To a seasoned player who likes some narrative in their battle royale, this is awesome. But to a fairly new player, like me, the realization that I can never collect every member of the all-important Seven really sucks. The aptly named band of quasi-metahumans is comprised of The Origin, The Foundation, The Scientist, The Visitor, The Paradigm, The Imagined, and–though we only know this from leaks right now–The Order. Sadly, almost all of these skins were included in past battle passes, meaning they’ll likely never be offered to players again.
Fortnite skins aren’t Pokemon–there’s well over 1,000 of them now, and it’d be quite costly to catch ’em all–but as a lore-chasing Fortnite fan, I wish I could at least add all of these specific heroes to my in-game locker. Players who didn’t play the game back during Chapter 1, Season 4 missed out on The Visitor, while two more of the heroes, The Scientist and The Paradigm, were first made available in Season X (10) back in 2019. Since Chapter 2, every single one of these heroes who has come to the game has done so via a limited-time battle pass–including two of them in the current battle pass. That means anyone who jumps into the game after Fortnite Chapter 3, Season 3 begins will have no better than one Seven member to add to their collection, and that assumes The Order’s eventual arrival isn’t made to be a short stint in the Item Shop before she’s never seen again, which is oddly how The Paradigm has been treated. The issue goes beyond just The Seven, too, and includes other major characters like Agent Jones, Doctor Slone, and more–and it’s happening more often as Fortnite leans harder into storytelling.
This decision–to not resell battle pass characters, and especially to not sell Item Shop characters like The Paradigm–is entirely arbitrary. I understand Epic wanting to incentivize playing while these characters are available in a limited capacity, but Fortnite has so often blazed live-service trails that I wish Epic would reconsider this exclusivity issue, even if only on a case-by-case basis. It feels like things happen this way simply because they always have, but nearly five years into the great live-service experiment that is Fortnite, I’d argue a new approach is in favor so that newer players can enjoy playing the game as its main characters. It’d be better than the system we have in place right now and it would serve to extinguish the game’s reverse-FOMO–a lament of having already missed out.

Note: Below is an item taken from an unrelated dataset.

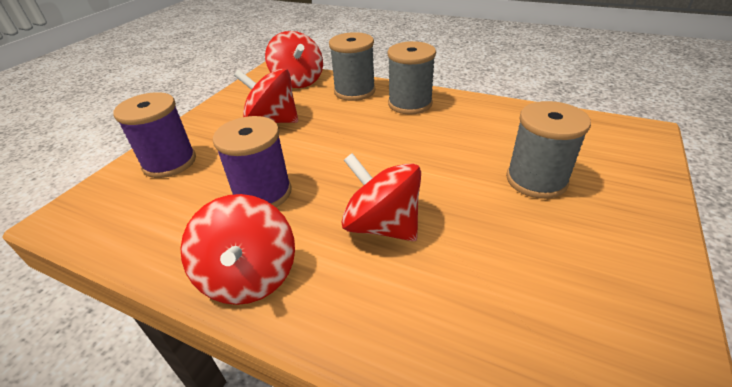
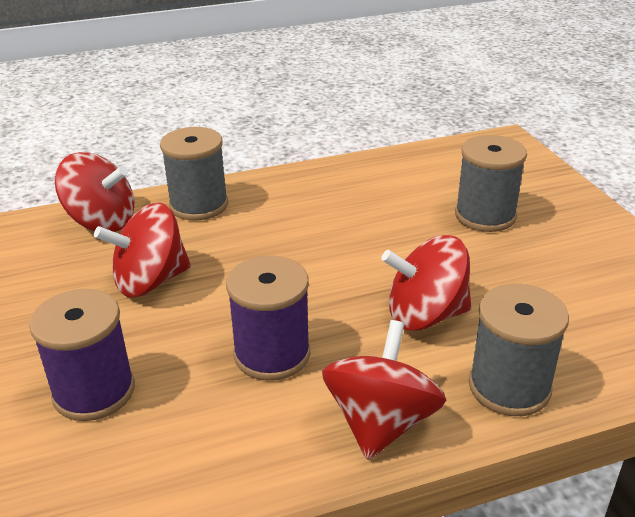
camera: 45 degrees left, 5 degrees down
(249, 276) = (381, 422): red spinning top -> red spinning top turned 105 degrees counterclockwise
(410, 104) = (283, 194): grey spool -> grey spool (509, 387)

Ultimately, I wish Fortnite would take a page out of Halo Infinite’s playbook and offer old battle passes to players to chase like new. Just because the Halo Infinite Season 2 battle pass has arrived doesn’t mean those players can’t keep chasing the Season One battle pass. Fortnite could–and really should–work the same way. Heck, I’d even settle for just putting The Seven back in the Item Shop. I’ll pay a fair price. But if a live-service game such as Fortnite has growth plans that include existing for years to come while building out its story universe with every new season, Epic would be wise not to punish new players by keeping out of their reach some of the game’s main characters for purely arbitrary reasons.